Kevin Downey reviews the large number of mass shootings since the Lewiston massacre, and points out that even though one would assume that a) they are all newsworthy and b) that the anti-gun journalism establishment would want such tragedies to be known, only the Maine shooting ticked off the right boxes to advance the agreed-upon MSM narrative without undermining some part of it. In addition to the high body count, the Lewiston massacre featured a white male shooter using a semi-automatic weapon (that they could call “an assault weapon”). And he apparently liked some conservative social media posts, meaning that the shooting was really Donald Trump’s fault.
Maine authorities were also warned about Robert R. Card II in plenty of time to stop him if they had followed established policies but didn’t. Oh, never mind: as with the Uvalde shooting and others, it’s the guns, the victims and the shooter that matter, not the fact that existing laws and competent law enforcement should have been sufficient to prevent the disaster.
Since the Lewiston shooting (October 25) there were ten more mass shootings, leaving 14 dead and 65 wounded. Two took place in Chicago (of course) and left 19 people shot.In one shooting involving a handgun, 15 victims were hit by gunfire. That there weren’t more deaths is moral luck.

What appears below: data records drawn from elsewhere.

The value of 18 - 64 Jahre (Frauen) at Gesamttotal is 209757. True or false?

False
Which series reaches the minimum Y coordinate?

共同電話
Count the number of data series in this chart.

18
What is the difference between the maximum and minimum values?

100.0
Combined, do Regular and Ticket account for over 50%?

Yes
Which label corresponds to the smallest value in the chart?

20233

The mostly ignored shootings involved shooters “of color,” drug gatherings, parties substantially attended by non-whites, and weapons that couldn’t plausibly be called “weapons of war.”
Downey also cited the amusing idiocy of, again, Joy Behar on “The View,” produced by ABC News, showing abject gun ignorance ( I missed it–sock drawer…). She said (and no one on the set had the wit, integrity or knowledge to contradict her),”If you shoot with an AR-15, let’s say you shoot a deer, you can’t eat it because you basically demolish the animal.” She “doesn’t know the difference between an AR-15 and a bazooka,” writes Downey. That’s fair.